Among the many great Golden Gate National Recreation Area destinations, you will want to be sure to visit the incredible forest north of San Francisco, called Muir Woods National Monument. Muir Woods has been a National Monument since 1908 and is celebrated for its towering old-growth coast redwood trees.
Start at the Visitor Center
The Muir Woods Visitor Center is about twelve miles north of the Golden Gate Bridge, near Mill Valley, California. The Visitor Center helps you get acquainted with the National Monument and obtain maps and other items that will help during your visit. Be sure to get your National Park Service passport stamped while you are there.

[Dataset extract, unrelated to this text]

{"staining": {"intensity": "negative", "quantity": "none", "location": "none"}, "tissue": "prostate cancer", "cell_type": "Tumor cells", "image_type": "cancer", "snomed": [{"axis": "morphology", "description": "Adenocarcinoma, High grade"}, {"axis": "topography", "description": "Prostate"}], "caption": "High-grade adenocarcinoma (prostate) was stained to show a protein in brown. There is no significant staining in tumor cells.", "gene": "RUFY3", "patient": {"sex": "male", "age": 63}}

Muir Woods National Monument offers six miles of well-marked, boardwalk or asphalt hiking trails. You can venture into the forest and see the wonderful trees close at hand. There is a half hour loop, an hour loop, and an hour and a half loop.
The Ben Johnson and Dipsea trails climb a hillside for views of the treetops. You’ll also see the Pacific Ocean and Mount Tamalpais from nearby Mount Tamalpais State Park. The Ben Johnson Trail begins at the Muir Woods parking lot; it goes uphill to a grassy ridge, then goes down to old-growth redwoods in Redwood Canyon. The Dipsea Trail offers a more open environment for hiking.
See the Trees
Connect with the Bohemian Grove Trail on the canyon floor to see the best redwoods in the park. The Bohemian Grove Trail branches off the Redwood Creek Trail. In Bohemian Grove, you can see the tallest coast redwood (Sequoia sempervirens) in the monument, called “Tree 76”. It tops out at 258 feet above the forest floor and is thought to be about eight hundred years old.
The nearby trees are almost as tall. Coastal redwoods as a species tend to grow even taller than the giant sequoias. As you travel to Bohemian Grove, you will go through Cathedral Grove, possibly the most inspirational part of the hike.
Enjoy a meal at the cafe at Muir Woods, which is run by the Muir Woods Trading Company. The Café has been highlighted on the Food Network. They serve local organic food. People make the trip especially to enjoy their tomato soup and grilled cheese sandwich combo.
Visitor Tips to Muir Woods
Muir Woods has always been known to visitors as difficult to park and visit. Beginning in 2018, reservations will be required to park your vehicle and shuttle to the monument. Visitors over 16 will also need to pay a park admission entrance fee. You can find out current pricing and reserve your spot by calling 1-800-410-2419 or visiting GoMuirWoods.com.
Early reservations are encouraged, as you can’t purchase entry at the park, and they are likely to sell out. A limited number of passes will be held to release 5 days in advance, but these will be very hard to get.
Also notable for your visit: there is no cell phone reception or Wi-Fi at Muir Woods. Be sure to download any directions or information you need ahead of time for offline use. Also, pets are not permitted.
If hiking is not your preference, you can enjoy dramatic views while driving in the area around Muir Woods. From the Visitors Center, take Franks Valley Road to the Shoreline Highway, California Route 1. It will take you down to the coast at Muir Beach and then along the Pacific Coastline. Take advantage of the various pull-offs to savor the views of the Ocean. Keep on going, and the road leads to the turnoff for the town of Bolinas – which is perhaps the best-kept secret community along the Pacific coast.
Drive further along to reach the Point Reyes Lighthouse. Dating back to 1870, it guides ships along the windiest portion of the Pacific Coastline. You can visit the Point Reyes National Seashore and tour the lighthouse as well as view the dramatic scenery and wildlife. A fun fact about the lighthouse: during the April 18, 1906 earthquake, the Point Reyes Peninsula and the lighthouse itself moved north 18 feet, in less than a minute. A recommendation: Do this drive during daylight hours, when the air is clear, both for the spectacular views and for driving safety.